Indeed, sandwiched between the less remarkable league seasons of 04/05 and 06/07, it was Liverpool's best league season in terms of points since 1988. I keep harking back to the stat, but to win 66 per cent of league games in a season is proof Benítez knows English football; only Bob Paisley won more league games in a season for the Reds (based on 38 games), and even he did it just once.
 
It shows what can be done. When Liverpool ended with 82 points, just 17 months ago, Arsenal were way back on 67.
 
Maybe it all seems a bit schizophrenic, but Alternate Season Syndrome can be quite common. Few top teams do consistently well in the same competition year after year. As soon as you do well in one competition, you become a more valued scalp. If you did less well in another competition the year before, the pressure is lifted a little.
 
And once you do well in one competition, everyone suddenly says you should be concentrating on another.
 
You only need to look at Benitez's past for evidence of Alternate Season Syndrome, starting with his first season at Valencia. The pattern reads: league title, league disappointment (5th), league title, league disappointment (5th), league "success" (Liverpool's highest domestic points tally for 18 years), league disappointment (3rd, but fairly off the pace). So far this season, the pattern is very much in place.
━━━━━━━━━━━━━━━━━━━━
Set exercise A
In the Liverpool passage, how many points did Arsenal finish on when Liverpool ended with 82?
Set exercise B
Quote the stretch of the Liverpool passage from "You only need" through "much in place.".
━━━━━━━━━━━━━━━━━━━━
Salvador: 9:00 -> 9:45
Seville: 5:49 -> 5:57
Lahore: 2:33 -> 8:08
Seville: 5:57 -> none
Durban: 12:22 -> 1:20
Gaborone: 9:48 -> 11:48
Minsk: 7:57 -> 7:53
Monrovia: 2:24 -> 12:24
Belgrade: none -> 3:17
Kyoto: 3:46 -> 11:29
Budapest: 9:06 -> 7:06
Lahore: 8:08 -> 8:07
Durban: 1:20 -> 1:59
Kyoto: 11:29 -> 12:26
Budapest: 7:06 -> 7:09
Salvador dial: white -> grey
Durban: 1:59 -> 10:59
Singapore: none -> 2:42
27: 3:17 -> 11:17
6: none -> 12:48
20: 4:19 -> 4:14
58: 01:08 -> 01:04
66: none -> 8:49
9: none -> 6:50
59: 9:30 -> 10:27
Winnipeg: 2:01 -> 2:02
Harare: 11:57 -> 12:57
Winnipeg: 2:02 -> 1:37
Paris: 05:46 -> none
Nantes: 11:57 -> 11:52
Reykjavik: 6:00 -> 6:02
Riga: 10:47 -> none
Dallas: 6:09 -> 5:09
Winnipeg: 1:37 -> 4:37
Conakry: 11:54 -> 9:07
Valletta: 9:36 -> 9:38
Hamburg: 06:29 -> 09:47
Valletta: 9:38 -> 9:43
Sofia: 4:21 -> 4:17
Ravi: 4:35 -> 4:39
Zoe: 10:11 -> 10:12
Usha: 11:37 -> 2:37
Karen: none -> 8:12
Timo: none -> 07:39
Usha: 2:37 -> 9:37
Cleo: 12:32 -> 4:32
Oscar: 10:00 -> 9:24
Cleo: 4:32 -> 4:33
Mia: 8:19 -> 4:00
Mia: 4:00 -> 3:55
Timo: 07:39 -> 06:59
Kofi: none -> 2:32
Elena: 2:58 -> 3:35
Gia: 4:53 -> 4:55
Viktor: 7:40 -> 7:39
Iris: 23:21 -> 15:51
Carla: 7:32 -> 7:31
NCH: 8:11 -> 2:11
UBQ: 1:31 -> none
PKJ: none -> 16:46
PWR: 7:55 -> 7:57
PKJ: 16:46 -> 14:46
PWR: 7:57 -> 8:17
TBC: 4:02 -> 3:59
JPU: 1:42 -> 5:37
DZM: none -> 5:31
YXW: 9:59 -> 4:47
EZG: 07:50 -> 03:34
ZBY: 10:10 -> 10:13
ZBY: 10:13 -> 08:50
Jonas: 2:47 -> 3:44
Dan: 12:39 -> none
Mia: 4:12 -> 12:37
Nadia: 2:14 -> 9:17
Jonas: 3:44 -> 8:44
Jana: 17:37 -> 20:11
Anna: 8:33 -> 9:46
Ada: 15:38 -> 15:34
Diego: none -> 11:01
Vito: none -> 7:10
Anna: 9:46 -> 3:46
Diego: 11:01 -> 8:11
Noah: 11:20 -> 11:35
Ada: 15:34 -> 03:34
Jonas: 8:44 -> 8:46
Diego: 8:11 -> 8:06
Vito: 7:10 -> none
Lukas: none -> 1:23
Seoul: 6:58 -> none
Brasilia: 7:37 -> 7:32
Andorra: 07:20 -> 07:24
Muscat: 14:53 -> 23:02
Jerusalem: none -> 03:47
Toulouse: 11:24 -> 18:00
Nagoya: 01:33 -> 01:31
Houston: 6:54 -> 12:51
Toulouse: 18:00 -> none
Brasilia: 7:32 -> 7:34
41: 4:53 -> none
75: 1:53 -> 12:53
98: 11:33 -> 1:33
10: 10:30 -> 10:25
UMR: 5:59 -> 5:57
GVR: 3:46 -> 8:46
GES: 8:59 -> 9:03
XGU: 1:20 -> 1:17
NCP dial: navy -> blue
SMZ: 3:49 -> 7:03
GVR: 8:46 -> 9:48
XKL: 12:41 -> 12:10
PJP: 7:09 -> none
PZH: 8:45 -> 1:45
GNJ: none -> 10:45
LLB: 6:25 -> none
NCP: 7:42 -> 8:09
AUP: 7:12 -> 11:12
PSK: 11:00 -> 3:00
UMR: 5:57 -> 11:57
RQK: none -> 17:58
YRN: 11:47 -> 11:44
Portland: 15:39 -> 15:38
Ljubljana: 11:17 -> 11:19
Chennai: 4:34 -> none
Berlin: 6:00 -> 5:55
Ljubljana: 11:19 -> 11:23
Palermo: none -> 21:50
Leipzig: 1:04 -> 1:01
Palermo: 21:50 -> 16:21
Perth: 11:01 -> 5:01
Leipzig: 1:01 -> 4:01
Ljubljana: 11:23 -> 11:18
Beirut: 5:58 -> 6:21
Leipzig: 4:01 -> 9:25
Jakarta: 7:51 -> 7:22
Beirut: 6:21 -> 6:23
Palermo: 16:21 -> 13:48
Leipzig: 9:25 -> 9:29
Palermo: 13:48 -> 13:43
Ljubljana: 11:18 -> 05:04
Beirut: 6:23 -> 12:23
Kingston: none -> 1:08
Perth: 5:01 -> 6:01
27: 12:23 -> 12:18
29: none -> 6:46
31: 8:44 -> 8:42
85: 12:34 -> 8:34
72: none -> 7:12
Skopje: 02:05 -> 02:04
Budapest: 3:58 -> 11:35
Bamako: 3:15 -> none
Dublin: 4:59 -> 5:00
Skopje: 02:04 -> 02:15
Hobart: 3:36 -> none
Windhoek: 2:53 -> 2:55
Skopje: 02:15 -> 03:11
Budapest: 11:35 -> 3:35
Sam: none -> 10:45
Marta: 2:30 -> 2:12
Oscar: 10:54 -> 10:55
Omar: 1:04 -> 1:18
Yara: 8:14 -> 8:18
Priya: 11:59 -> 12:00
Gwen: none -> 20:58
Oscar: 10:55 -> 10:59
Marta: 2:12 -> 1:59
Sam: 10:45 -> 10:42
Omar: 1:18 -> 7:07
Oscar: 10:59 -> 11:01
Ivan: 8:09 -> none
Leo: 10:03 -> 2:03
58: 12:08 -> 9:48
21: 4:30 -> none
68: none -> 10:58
━━━━━━━━━━━━━━━━━━━━
Output A
67 points.

Output B
You only need to look at Benitez's past for evidence of Alternate Season Syndrome, starting with his first season at Valencia. The pattern reads: league title, league disappointment (5th), league title, league disappointment (5th), league "success" (Liverpool's highest domestic points tally for 18 years), league disappointment (3rd, but fairly off the pace). So far this season, the pattern is very much in place.